Drill types and measures

  • Tabletop: role clarity, decision thresholds, and communication scripts.
  • Functional: label printing, requisitions, MAR documentation, and result routing.
  • End‑to‑end: declare through restore, backlog entry, and variance analysis.

Quick checklist

  • Schedule at least two multi-unit drills per year with written after‑action reports.
  • Capture timing, error rates, and near misses; revise procedures within 30 days.
  • Brief executives on readiness metrics and resource gaps.

Ensure Clear Communication Channels

Communication prevents duplication, delays, and safety events. Establish a single source of truth—an incident status board—and a predictable update cadence so teams know where to get accurate information.

Use multi‑modal channels that survive network issues: overhead paging, radios, cellular calls, SMS trees, and printed unit bulletins. Prepare patient‑facing scripts to explain delays, privacy safeguards, and discharge expectations.

Quick checklist

  • Publish pre-approved message templates for declare, status, and restore.
  • Test radios and call trees quarterly; document contact changes immediately.
  • Assign a scribe to timestamp decisions and maintain the incident log.

Define RPO and RTO Metrics

Set explicit targets for how much data you can lose and how fast you must recover. Recovery Point Objective (RPO) defines the maximum tolerable data loss window; Recovery Time Objective (RTO) defines the time to restore acceptable service.

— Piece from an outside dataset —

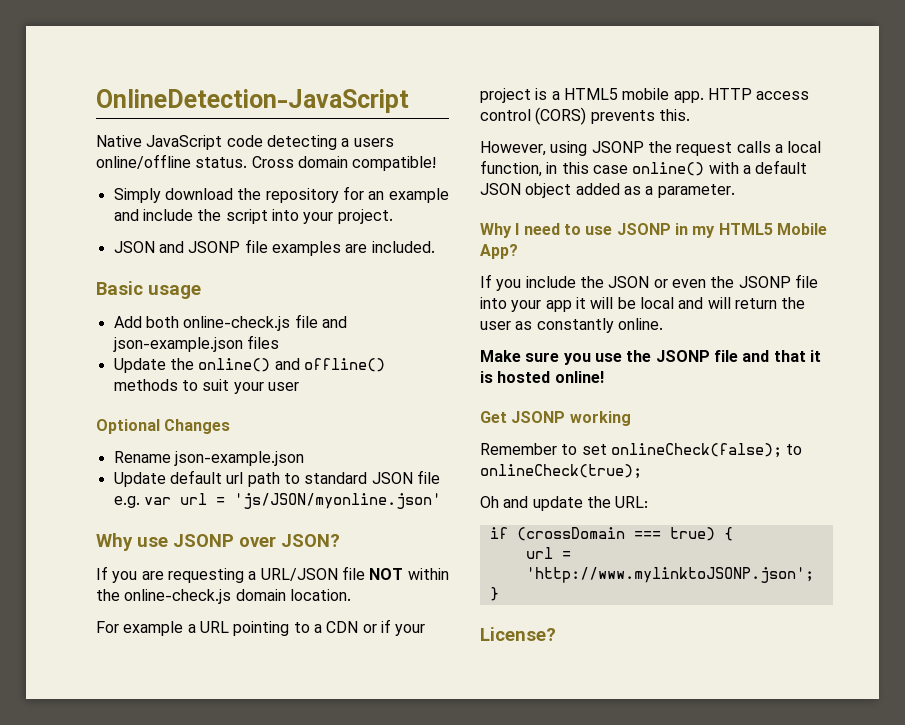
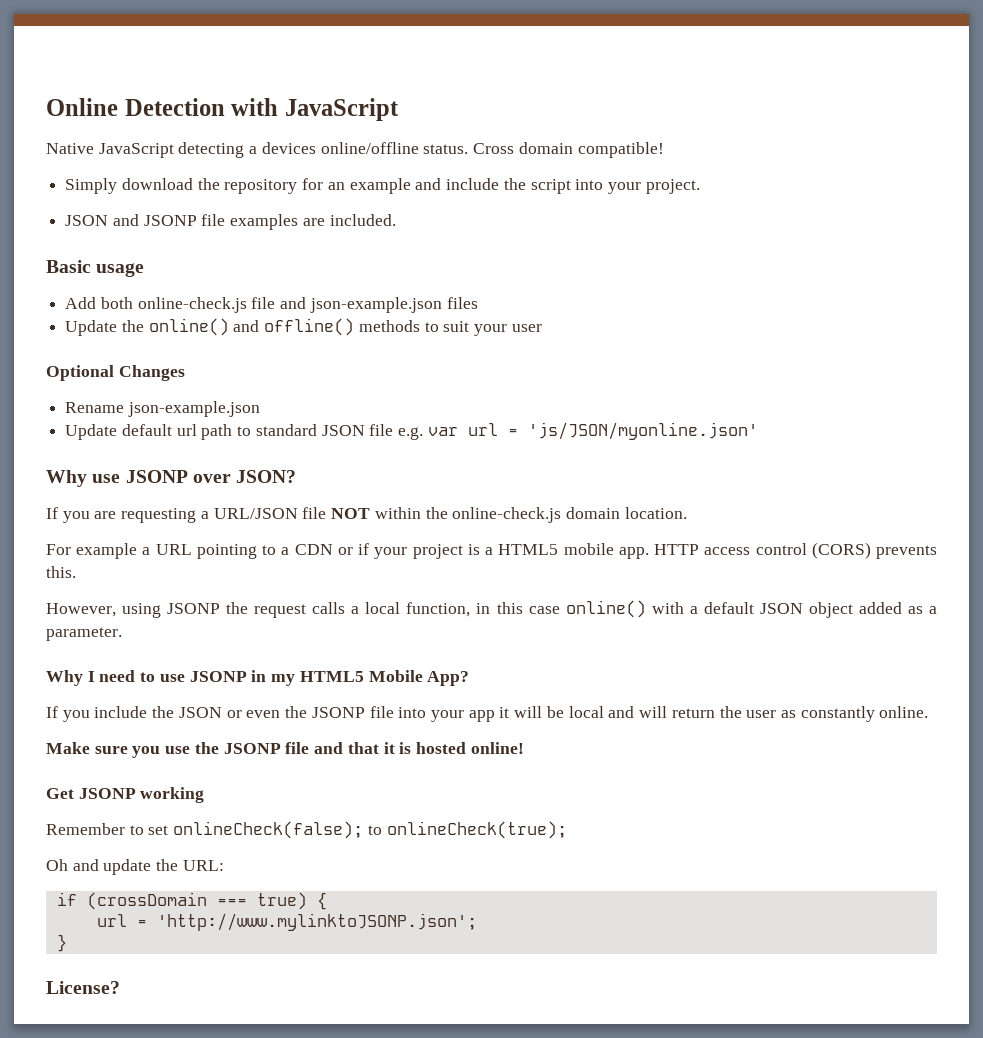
[96,89,409,113] OnlineDetection-JavaScript -> [46,98,399,121] Online Detection with JavaScript
[226,135,263,147] code -> (174, 150) none
[353,138,394,147] users -> [261,142,316,154] devices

Tie RPO/RTO to clinical risk by tier. For example, EHR, PACS, and lab systems may require near‑zero RPO and very short RTO, while portals or nonclinical apps can tolerate longer intervals. Design infrastructure, staffing, and procedures to consistently hit these metrics.

Quick checklist

  • Publish RPO/RTO by system, owner, and supported failover method.
  • Instrument dashboards to measure actual vs target during tests and incidents.
  • Escalate and remediate gaps with funded improvement plans.

Conclusion

Downtime resilience is built—not assumed. With a capable downtime command team, precise procedures, HIPAA‑aligned safeguards, well‑stocked paper forms, realistic testing, reliable communication, and clear RPO/RTO targets, you protect patients and restore normal operations with confidence.

FAQs.

What are the key components of an EHR downtime contingency plan?

An effective plan covers governance (downtime command team and decision thresholds), written procedures for clinical and technical workflows, HIPAA contingency plan standard alignment, essential paper forms, secure ePHI handling, communication protocols, and defined RPO/RTO targets. It also details restore sequencing and post-downtime reconciliation to ensure complete, accurate records.

How often should downtime procedures be tested?

Conduct ongoing tabletop reviews and at least semiannual multi‑unit functional drills, plus an end‑to‑end exercise annually. Test communication channels quarterly and run targeted mini‑drills after major system changes. Always capture metrics and update procedures within a set timeframe.

What essential paper forms are required during EHR downtime?

At minimum, stock registration and consent forms, patient labels, physician order sheets, nursing notes and flowsheets, a paper MAR, lab and imaging requisitions, code blue and transfusion records, procedure/operative notes, and discharge/transfer materials. Package them by unit, with clear identifiers to streamline scanning and reconciliation.

How is data reconciled after system restoration?

Follow a controlled post-downtime reconciliation workflow: validate patient identity, enter backlog orders and documentation in priority order, scan and index paper artifacts, reconcile medications, and review duplicates or variances. Perform quality checks and an after‑action review to confirm completeness and drive improvements for the next event.